Yazarlar bunu şöyle özetliyor: “Partinin çoğunluğu hale genel olarak “eski” sosyal gruplardan oluşuyorken, zirvesine giderek “yeni” sosyal gruplar hakim oluyor.” ÇKP, Çin nüfusuna (%18) kıyasla daha fazla uzman tabaka tarafından (%26) temsil edilmektedir. İşçiler şu anda Çin kentsel nüfusunun %50’sini oluştursa da ÇKP üyelerinin yalnızca %30’unu ve “elit” parti üyelerinin yalnızca %15’ini oluşturuyor.
Ama bu, yazarların (Milanovic öncülüğünde) iddia ettiği gibi bir tür “politik kapitalizm” (bu ne anlama geliyorsa) mi? Veriler öyle demiyor. Birincisi, burjuvalar hala bütün ÇKP üyelerinin küçük bir katmanı (toplam üyeliğin sadece %3’ü). Bunun herhangi bir kapitalist partide de böyle olduğunu öne sürebilirsiniz. ABD Cumhuriyetçi Partisi veya İngiliz Muhafazakar Partisinin üyelerinin çoğunluğu, küçük ya da büyük kapitalistler değildir. Ama bahse girerim ki bu tür burjuva ve küçük-burjuva tabakaların oranı ÇKP’dekinden çok daha yüksektir. Ve bu özellikle ‘elit’ üyeler arasında geçerli. ÇKP’de parti seçkinlerinin bile sadece %5’i büsbütün kapitalisttir. İkincisi, çalışma, Çin kapitalist mi değil mi diye karar vermeye yarayacak olan Çin ekonomisinin ekonomik ve sosyal temellerini değil, ÇKP’nin sosyal bileşimini araştırmaktadır. Çin Komünist Partisi hiçbir zaman çoğunluğu işçilerden oluşan bir parti olarak başlamadı (çünkü 1921’de işçi sınıfı çok küçüktü). Ve demokratik bir parti değildir, tüm politikaları en tepede kararlaştırılmakta ve taban tarafından (en azından açık) muhalefet olmaksızın izlenmektedir. En tepedeki liderler her şeye karar verir. Bu demokratik bir işçi partisinin tanımı değildir. Ama ÇKP de 100 yılın ardından kapitalistlerin partisi değildir. Sosyal bileşiminde işçilerin, teknokratların ve hükümet yetkililerinin partisidir; ve bu onların ‘elit’lerini de içerir.
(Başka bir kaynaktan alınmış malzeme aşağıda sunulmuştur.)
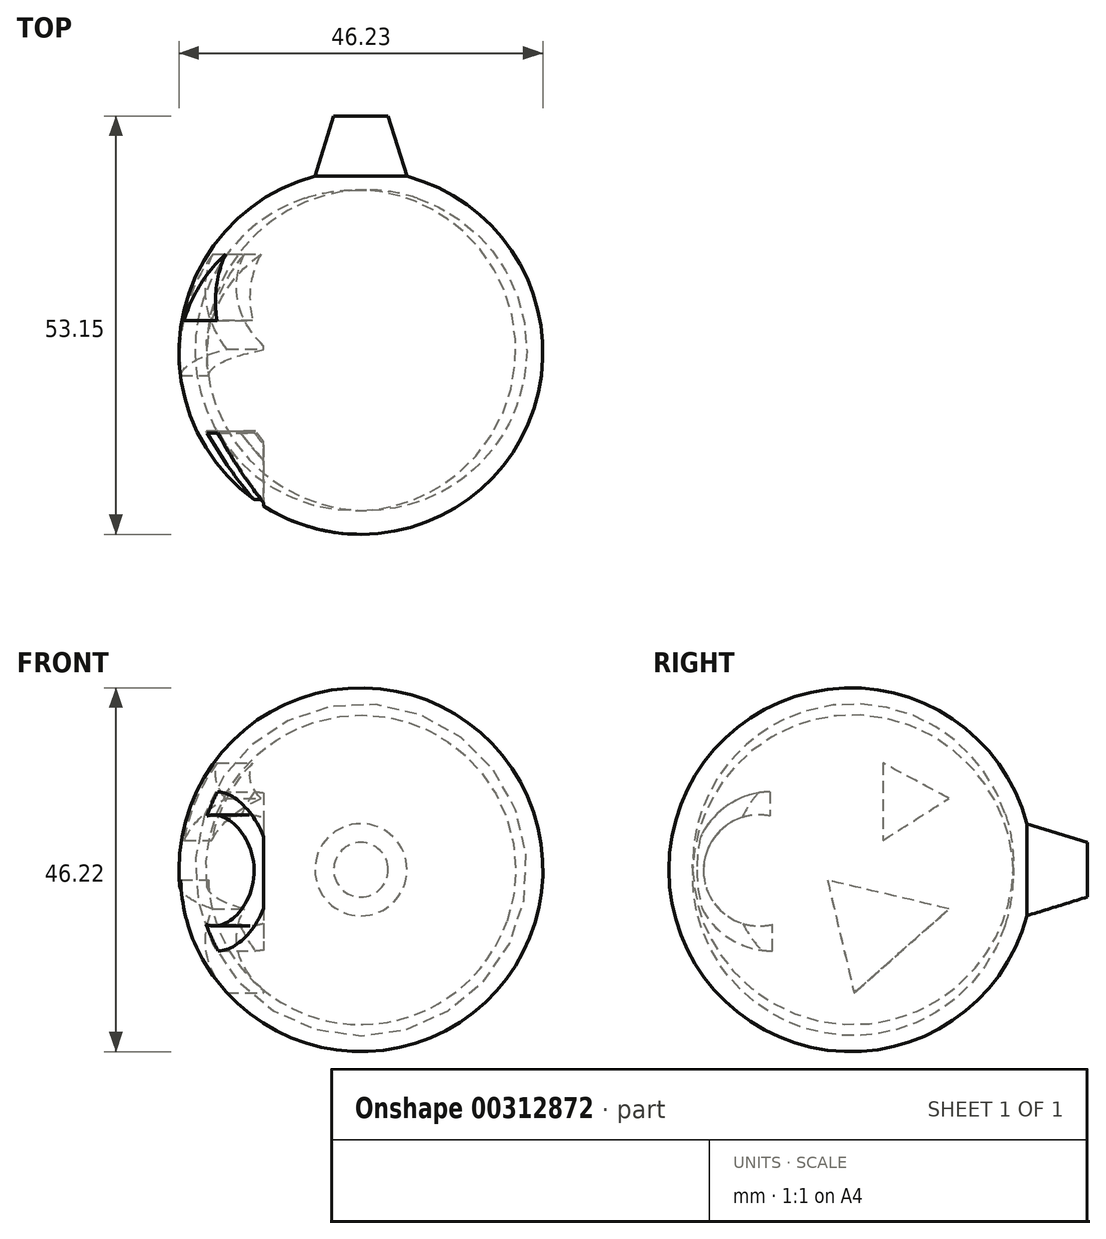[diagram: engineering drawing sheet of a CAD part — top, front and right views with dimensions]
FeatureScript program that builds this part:
annotation { "Feature Type Name" : "Feature", "Feature Type Description" : "" }
export const myFeature = defineFeature(function(context is Context, id is Id, definition is map)
    precondition{}
    {
        {
            var Q0;
            Q0=qCreatedBy(makeId("Top.planeOp"),FACE);
            var sketch = newSketch(context, id + "F0", { "sketchPlane" : qUnion([Q0])});
            skArc(sketch, "E0", {"start": v(-18.9, 27.05) * mm, "mid": v(-35.99, 1.74) * mm, "end": v(-13.07, -18.43) * mm});
            skLineSegment(sketch, "E1", {"start": v(-13.07, -18.43) * mm, "end": v(-13.07, -15.4) * mm});
            skLineSegment(sketch, "E2", {"start": v(-13.07, 34.72) * mm, "end": v(-16.53, 34.72) * mm});
            skLineSegment(sketch, "E3", {"start": v(-16.53, 34.72) * mm, "end": v(-18.9, 27.05) * mm});
            skArc(sketch, "E4", {"start": v(-13.07, 25.32) * mm, "mid": v(-32.73, 4.96) * mm, "end": v(-13.07, -15.4) * mm});
            skLineSegment(sketch, "E5.trimOffspring", {"start": v(-13.07, 25.32) * mm, "end": v(-13.07, 34.72) * mm});
            skSolve(sketch);
        }
        {
            var Q0;
            Q0=makeQuery(id+"F0.imprint","IMPRINT",FACE,{"disambiguationData":[TD([[makeQuery(id+"F0.imprint","IMPRINT",EDGE,{"derivedFrom":sQuery(id+"F0.wireOp",EDGE,"E0")}),1.0]])]});
            var Q1;
            Q1=sQuery(id+"F0.wireOp",EDGE,"E1");
            revolve(context, id + "F1", {"entities" : qUnion([Q0]), "axis" : qUnion([Q1]), "revolveType" : RevolveType.FULL});
        }
        {
            var Q0;
            Q0=qCreatedBy(makeId("Right.planeOp"),FACE);
            var sketch = newSketch(context, id + "F2", { "sketchPlane" : qUnion([Q0])});
            skLineSegment(sketch, "E6", {"start": v(17.17, 9.07) * mm, "end": v(8.75, 13.56) * mm});
            skLineSegment(sketch, "E7", {"start": v(8.75, 13.56) * mm, "end": v(8.75, 3.74) * mm});
            skLineSegment(sketch, "E8", {"start": v(8.75, 3.74) * mm, "end": v(17.17, 9.07) * mm});
            skLineSegment(sketch, "E9", {"start": v(17.17, -4.97) * mm, "end": v(1.73, -1.32) * mm});
            skLineSegment(sketch, "E10", {"start": v(1.73, -1.32) * mm, "end": v(5.1, -15.64) * mm});
            skLineSegment(sketch, "E11", {"start": v(5.1, -15.64) * mm, "end": v(17.17, -4.97) * mm});
            skArc(sketch, "E12", {"start": v(-5.57, 9.91) * mm, "mid": v(-15.4, -0.33) * mm, "end": v(-5.3, -10.3) * mm});
            skLineSegment(sketch, "E13", {"start": v(-5.57, 9.91) * mm, "end": v(-5.57, 6.82) * mm});
            skLineSegment(sketch, "E14", {"start": v(-5.3, -10.3) * mm, "end": v(-5.3, -6.94) * mm});
            skArc(sketch, "E15", {"start": v(-5.57, 6.82) * mm, "mid": v(-14.03, -0.23) * mm, "end": v(-5.3, -6.94) * mm});
            skSolve(sketch);
        }
        {
            var Q0;
            Q0 = qSketchRegion(id + "F2", true);
            extrude(context, id + "F3", {"entities" : qUnion([Q0]), "operationType" : NewBodyOperationType.REMOVE, "oppositeDirection" : true, "depth" : 50.8 * mm, "hasSecondDirection" : true, "secondDirectionOppositeDirection" : true, "secondDirectionDepth" : 25.4 * mm});
        }
    });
Gerçekte, 95 milyon üye ile ÇKP, devlet aygıtı ve devlet işletmeleri tamamen bütünleşmiştir ve Çin’in kontrolündedir. ÇKP herhangi bir kapitalist sınıf tarafından yönetilmemektedir. ÇKP üyelerinin çoğunluğu işçilerdir (kol işçisi, beyaz yakalı ve profesyonel), ancak onun ‘elit’ liderleri enternasyonal sosyalist değil milliyetçi bir ideolojiye sahiptir ve kapitalist sektörle bağlantıları vardır.